My own lads were quick to brandish their pistols and rifles, but the Sydney Ducks weren’t so slow, either, and came roaring at us with shovels and picks and knives and pistols of their own. Bullets whirred through the air. I yanked the shotgun from the lines holding it in place, drew the hammers back, and fired the first barrel at one of the Australians that was coming at me with a shovel. I’d been hoping to kill a grouse for dinner, so the gun was loaded only with birdshot, but it struck him in the face, and he reeled back howling.

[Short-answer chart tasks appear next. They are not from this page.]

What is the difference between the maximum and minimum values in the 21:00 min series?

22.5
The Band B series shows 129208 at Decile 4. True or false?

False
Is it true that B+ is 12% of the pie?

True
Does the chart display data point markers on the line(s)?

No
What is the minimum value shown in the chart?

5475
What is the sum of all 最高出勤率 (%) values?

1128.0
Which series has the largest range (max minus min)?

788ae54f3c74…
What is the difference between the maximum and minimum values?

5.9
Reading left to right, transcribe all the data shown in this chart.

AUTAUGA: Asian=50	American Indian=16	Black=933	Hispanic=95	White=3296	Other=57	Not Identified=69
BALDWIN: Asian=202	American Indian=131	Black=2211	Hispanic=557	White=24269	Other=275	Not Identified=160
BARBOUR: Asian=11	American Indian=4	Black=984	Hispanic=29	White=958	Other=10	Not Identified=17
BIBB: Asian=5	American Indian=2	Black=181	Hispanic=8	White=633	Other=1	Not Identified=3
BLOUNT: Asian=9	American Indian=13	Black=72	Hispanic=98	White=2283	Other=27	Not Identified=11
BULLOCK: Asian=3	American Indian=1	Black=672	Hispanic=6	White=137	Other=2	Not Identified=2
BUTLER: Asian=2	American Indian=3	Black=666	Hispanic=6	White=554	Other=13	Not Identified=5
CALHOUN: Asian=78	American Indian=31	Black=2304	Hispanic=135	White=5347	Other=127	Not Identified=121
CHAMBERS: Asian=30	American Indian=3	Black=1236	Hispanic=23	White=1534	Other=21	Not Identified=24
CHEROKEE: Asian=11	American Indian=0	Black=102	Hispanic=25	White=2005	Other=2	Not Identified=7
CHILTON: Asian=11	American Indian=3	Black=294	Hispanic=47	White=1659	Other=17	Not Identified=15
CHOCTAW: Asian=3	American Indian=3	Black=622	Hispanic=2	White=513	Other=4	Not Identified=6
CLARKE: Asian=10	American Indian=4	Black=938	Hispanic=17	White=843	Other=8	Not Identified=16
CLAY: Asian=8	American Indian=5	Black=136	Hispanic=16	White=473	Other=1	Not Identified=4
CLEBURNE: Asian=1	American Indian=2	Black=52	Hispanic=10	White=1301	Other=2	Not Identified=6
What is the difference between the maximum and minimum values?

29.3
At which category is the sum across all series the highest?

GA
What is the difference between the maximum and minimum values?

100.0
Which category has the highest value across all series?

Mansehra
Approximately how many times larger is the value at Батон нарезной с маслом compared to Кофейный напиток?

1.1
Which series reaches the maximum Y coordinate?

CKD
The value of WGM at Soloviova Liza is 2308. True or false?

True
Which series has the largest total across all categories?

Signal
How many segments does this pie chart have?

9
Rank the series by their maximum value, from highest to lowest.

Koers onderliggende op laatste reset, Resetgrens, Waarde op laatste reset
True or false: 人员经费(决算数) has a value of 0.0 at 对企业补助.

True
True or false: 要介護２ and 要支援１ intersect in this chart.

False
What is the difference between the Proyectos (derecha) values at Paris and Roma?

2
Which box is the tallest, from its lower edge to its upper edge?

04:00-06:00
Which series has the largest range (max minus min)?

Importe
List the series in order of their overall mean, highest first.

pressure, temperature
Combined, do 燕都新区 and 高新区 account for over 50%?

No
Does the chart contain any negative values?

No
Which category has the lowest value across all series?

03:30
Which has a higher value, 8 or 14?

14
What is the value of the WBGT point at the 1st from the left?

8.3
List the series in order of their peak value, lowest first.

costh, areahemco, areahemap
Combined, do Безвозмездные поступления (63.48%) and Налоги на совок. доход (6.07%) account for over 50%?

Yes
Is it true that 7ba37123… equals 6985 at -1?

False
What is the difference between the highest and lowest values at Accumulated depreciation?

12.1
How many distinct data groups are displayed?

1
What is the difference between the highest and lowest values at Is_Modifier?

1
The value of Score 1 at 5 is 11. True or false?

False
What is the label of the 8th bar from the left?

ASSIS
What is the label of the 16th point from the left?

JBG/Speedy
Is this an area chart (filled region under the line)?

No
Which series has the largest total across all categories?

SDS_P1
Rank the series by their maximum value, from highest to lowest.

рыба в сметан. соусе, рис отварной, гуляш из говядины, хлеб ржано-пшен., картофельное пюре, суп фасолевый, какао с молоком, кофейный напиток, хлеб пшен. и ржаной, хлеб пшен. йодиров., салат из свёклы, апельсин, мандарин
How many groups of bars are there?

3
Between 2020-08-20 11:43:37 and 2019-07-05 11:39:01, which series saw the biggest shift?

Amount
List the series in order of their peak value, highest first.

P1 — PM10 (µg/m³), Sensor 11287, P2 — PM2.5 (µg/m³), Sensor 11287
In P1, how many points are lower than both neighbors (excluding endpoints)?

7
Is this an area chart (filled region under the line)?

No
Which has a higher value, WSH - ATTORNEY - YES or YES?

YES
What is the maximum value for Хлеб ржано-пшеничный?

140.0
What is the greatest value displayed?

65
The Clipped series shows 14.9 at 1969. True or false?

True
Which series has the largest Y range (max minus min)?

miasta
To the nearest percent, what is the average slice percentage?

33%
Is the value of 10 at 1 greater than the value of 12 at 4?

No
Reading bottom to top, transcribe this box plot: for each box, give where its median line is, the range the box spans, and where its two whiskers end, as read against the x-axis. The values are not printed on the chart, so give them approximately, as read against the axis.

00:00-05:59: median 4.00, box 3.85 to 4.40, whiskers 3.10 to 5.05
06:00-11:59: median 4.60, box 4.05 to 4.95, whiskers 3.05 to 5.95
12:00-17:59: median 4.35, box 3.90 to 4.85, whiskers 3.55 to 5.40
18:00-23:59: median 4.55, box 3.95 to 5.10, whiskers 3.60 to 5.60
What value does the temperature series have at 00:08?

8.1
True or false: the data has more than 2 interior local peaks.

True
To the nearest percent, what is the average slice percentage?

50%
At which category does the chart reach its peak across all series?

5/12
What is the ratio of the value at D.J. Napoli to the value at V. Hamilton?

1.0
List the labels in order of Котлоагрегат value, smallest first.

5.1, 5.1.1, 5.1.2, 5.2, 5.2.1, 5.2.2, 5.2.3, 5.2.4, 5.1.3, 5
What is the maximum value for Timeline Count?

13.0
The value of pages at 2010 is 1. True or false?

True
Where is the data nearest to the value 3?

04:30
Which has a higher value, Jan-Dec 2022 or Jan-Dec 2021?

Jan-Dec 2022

That was when I heard the cry of the Condor for the first time, a high-pitched Ky-yeee that echoed from the granite walls of the Sierra Nevada, and then there was a great thumping crash between my shoulder blades, and I went down face-first in the gravel. While I lay stunned, trying to decide whether or not I’d been shot, I heard a wild volley of pistol fire, and a series of meaty thwacks followed by the sounds of bodies falling. My head awhirl, I staggered to my feet, and I turned around to see the most preposterous sight I’d ever seen in my life.
This was a man dressed in a feathered costume, with a large red hood pulled up over his head and down over his face, with only his piercing blue eyes peering out. Add to that a hooked beak made of boiled leather that hung over his mouth and a kind of contraption mounted on his shoulders beneath a streaming cloak.